28 setembro 2011

NORDESTINOS

NORDESTINOS

Por Cecilia Prada

Aqueles rostos que te olham, na estação Sumaré do Metrô. Eles irritam. Eles sujam a paisagem, estão lambuzados de umas letras pretas, dispersas. Parecem gritar. Não, não gritam - são rostos pétreos, fechados, sem palavras – muito menos gritos. Rostos transplantados da caatinga, encimando rosto magro escalavrado . Mas os olhos sim, te olham, fixos, verrumando – te cobrando, parece.

Eles personalizam a estação que seria banal. Eles são o nosso tempo, gritando da plataforma – enquanto passas no metrô subitamente emerso e por instantes atravessando, todo envidraçado, a paisagem do bairro verde. Um pintor transformou por encomenda o povo em fantasmas – é um povo que não combina com a estação preservada do Sumaré. O que vieram fazer aqui estas pessoas, a secretária encardida, o comerciário de olhos esbugalhados, o pedreiro louco que matou a família? Pichações a carvão na passividade intemporal dos vidros – se não fossem eles, o Sumaré visto daquele ângulo seria uma lembrança da paisagem humana e doce, na memória de quem lembra o bairro ainda em construção, com o deslumbre daquelas casas e seus jardins – hoje, uma paisagem que vê passar um trem todo envidraçado, na sua gaiola.
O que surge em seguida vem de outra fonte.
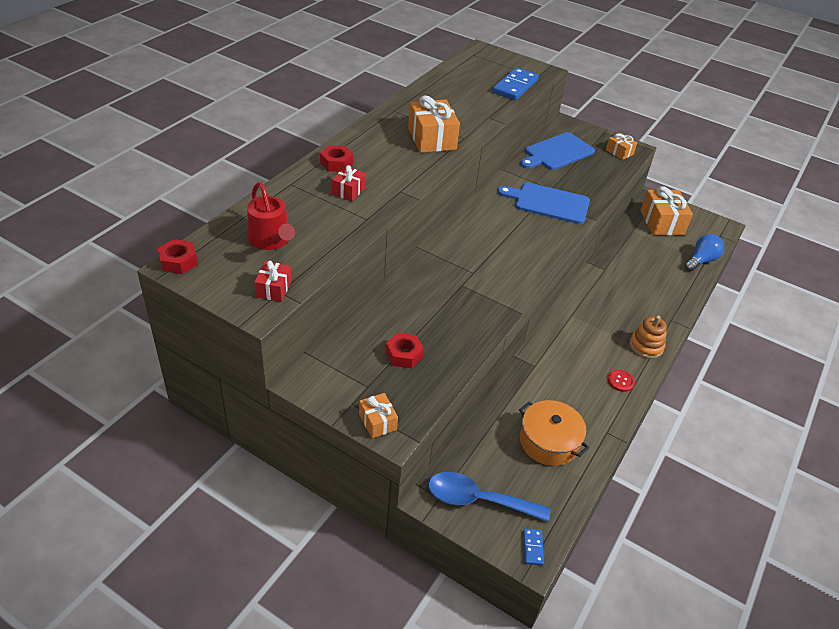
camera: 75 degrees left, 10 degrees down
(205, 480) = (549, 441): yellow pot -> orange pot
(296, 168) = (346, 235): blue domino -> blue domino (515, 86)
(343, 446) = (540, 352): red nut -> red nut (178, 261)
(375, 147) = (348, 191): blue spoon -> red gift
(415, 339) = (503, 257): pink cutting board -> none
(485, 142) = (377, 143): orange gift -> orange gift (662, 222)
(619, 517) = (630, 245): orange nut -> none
Mas quando o trem mergulha novamente no ventre esfaimado da terra, olhas pela janela o muro do túnel, que te dá uma bofetada na cara com continuidade sádica mantida. E espantada vês que a galeria continua, de olhos esbugalhados e feições várias, te olhando – da História.

(Este povo de carantonhas, de encardimento e olhos esbugalhados, e letras dispersas cuspidas, não te larga, ele está ali, um memento mori para nos lembrar – ele diz “nós somos a cidade”- a multidão anônima, escura, de dentes ruins, a multidão que chamamos há sessenta anos para nos ajudar a acabar de construir a vila monstruosa.)